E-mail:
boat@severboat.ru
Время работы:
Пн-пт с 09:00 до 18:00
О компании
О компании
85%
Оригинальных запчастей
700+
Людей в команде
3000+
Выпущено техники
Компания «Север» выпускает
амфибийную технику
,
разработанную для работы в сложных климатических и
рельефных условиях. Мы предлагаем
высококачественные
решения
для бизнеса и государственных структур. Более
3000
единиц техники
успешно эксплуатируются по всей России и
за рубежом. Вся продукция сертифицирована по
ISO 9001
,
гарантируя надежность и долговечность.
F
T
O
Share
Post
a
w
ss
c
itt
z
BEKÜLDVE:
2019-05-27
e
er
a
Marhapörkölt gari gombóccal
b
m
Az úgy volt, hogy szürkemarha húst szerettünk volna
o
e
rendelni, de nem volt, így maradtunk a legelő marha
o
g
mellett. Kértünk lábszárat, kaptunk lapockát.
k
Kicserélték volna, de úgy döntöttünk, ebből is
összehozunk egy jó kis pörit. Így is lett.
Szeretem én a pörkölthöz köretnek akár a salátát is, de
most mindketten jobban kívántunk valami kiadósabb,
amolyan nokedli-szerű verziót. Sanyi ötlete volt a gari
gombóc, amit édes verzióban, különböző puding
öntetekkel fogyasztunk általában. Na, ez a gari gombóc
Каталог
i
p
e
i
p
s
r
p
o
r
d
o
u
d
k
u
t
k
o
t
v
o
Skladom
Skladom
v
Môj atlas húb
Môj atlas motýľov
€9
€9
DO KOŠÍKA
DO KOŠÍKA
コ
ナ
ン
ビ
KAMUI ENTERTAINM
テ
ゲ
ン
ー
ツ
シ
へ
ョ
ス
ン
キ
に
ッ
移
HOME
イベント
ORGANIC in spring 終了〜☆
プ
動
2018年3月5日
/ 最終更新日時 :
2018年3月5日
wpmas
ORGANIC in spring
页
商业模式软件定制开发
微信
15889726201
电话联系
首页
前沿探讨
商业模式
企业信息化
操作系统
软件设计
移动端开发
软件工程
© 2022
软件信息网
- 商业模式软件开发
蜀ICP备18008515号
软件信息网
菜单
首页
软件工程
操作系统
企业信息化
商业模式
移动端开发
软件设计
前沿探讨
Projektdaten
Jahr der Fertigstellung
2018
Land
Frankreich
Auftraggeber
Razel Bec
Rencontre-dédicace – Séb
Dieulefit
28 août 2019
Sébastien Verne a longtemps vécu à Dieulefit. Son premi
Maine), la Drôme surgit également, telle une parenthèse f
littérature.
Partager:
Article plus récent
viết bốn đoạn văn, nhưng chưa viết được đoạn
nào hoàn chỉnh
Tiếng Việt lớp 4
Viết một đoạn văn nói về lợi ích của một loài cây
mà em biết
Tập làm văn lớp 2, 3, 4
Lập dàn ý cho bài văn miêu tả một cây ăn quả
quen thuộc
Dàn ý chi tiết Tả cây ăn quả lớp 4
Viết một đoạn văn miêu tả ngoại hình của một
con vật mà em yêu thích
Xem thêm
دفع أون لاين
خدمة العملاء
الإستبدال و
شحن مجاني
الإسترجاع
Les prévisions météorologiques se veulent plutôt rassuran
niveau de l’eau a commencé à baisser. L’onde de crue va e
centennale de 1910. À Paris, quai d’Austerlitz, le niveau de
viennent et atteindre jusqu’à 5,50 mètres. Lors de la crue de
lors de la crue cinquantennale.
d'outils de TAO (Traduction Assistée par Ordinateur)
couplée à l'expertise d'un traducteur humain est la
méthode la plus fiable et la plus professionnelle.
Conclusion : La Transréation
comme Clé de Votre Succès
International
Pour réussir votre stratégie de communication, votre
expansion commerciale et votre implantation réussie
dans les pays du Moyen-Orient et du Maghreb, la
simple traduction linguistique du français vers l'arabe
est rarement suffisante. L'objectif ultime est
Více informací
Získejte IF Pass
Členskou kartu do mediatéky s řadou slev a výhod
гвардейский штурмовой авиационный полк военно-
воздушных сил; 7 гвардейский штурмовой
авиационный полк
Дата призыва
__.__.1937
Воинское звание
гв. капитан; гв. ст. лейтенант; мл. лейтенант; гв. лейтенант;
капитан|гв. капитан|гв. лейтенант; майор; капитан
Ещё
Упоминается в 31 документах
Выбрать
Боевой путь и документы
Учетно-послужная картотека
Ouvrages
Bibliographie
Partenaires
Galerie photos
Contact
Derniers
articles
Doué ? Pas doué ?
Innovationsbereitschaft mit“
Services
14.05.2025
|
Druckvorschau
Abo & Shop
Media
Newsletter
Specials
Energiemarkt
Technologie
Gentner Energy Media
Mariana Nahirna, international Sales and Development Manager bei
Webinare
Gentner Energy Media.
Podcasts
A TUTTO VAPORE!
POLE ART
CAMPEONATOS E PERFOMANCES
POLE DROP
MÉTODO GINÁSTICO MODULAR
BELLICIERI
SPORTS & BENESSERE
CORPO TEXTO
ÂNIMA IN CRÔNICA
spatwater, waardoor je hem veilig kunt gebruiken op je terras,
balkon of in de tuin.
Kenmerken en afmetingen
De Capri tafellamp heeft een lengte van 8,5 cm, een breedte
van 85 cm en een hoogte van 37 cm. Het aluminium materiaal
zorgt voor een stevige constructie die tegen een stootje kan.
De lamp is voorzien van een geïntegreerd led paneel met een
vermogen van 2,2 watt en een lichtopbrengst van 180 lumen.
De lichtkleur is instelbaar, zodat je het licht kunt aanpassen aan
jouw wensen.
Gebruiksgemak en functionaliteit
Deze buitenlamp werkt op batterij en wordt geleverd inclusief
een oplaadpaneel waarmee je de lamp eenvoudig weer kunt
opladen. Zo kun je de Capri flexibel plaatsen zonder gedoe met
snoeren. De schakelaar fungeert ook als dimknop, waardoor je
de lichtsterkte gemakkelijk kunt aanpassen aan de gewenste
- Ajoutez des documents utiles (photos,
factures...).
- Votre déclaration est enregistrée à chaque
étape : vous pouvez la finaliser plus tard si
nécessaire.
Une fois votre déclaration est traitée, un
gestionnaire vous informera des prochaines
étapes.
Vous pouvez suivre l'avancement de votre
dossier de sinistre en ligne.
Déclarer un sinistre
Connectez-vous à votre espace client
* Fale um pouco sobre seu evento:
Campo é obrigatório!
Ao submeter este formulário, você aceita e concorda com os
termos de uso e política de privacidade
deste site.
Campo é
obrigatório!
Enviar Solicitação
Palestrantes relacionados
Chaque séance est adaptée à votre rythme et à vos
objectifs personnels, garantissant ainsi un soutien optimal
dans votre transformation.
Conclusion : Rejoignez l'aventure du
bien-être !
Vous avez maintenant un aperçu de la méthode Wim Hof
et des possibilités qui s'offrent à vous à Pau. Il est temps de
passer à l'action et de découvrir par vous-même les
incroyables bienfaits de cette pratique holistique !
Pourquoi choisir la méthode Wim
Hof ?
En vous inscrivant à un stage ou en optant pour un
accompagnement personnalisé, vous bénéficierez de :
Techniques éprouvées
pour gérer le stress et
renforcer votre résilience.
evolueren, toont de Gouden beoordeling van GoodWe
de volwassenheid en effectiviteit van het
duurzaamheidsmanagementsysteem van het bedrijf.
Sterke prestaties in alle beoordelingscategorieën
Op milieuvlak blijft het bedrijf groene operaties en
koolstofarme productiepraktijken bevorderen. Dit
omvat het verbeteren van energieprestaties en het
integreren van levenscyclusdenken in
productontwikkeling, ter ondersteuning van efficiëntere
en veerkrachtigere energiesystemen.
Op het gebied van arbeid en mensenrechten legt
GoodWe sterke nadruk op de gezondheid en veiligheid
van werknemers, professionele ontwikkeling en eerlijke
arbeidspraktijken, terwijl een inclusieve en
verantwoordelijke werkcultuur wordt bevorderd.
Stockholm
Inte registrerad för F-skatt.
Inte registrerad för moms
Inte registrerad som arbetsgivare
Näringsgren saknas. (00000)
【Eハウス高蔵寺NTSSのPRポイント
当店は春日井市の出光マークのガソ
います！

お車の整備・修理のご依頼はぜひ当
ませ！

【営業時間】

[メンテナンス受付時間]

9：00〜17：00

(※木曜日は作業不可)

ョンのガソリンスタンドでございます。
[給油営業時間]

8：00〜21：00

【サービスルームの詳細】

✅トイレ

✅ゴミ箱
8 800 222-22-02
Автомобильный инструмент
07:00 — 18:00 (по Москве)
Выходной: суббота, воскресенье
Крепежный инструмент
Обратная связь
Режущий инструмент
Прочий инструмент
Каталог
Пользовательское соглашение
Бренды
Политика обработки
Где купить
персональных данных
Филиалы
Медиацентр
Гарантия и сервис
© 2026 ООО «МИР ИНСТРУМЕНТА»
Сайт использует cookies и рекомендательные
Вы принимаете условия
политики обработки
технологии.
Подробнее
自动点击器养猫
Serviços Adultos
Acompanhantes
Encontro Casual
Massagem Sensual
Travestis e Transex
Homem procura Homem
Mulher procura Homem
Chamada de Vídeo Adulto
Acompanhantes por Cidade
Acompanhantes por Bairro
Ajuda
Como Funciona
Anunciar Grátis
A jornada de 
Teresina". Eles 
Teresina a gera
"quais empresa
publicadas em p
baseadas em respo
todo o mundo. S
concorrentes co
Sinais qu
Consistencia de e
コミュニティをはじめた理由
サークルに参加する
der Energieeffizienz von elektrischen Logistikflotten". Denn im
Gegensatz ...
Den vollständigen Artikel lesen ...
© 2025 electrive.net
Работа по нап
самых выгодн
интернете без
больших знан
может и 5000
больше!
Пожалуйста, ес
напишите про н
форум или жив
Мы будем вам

> [Exercise instructions]
If a line in the records holds the string "работы", copy it.

> [Solution below]
Время работы:
разработанную для работы в сложных климатических и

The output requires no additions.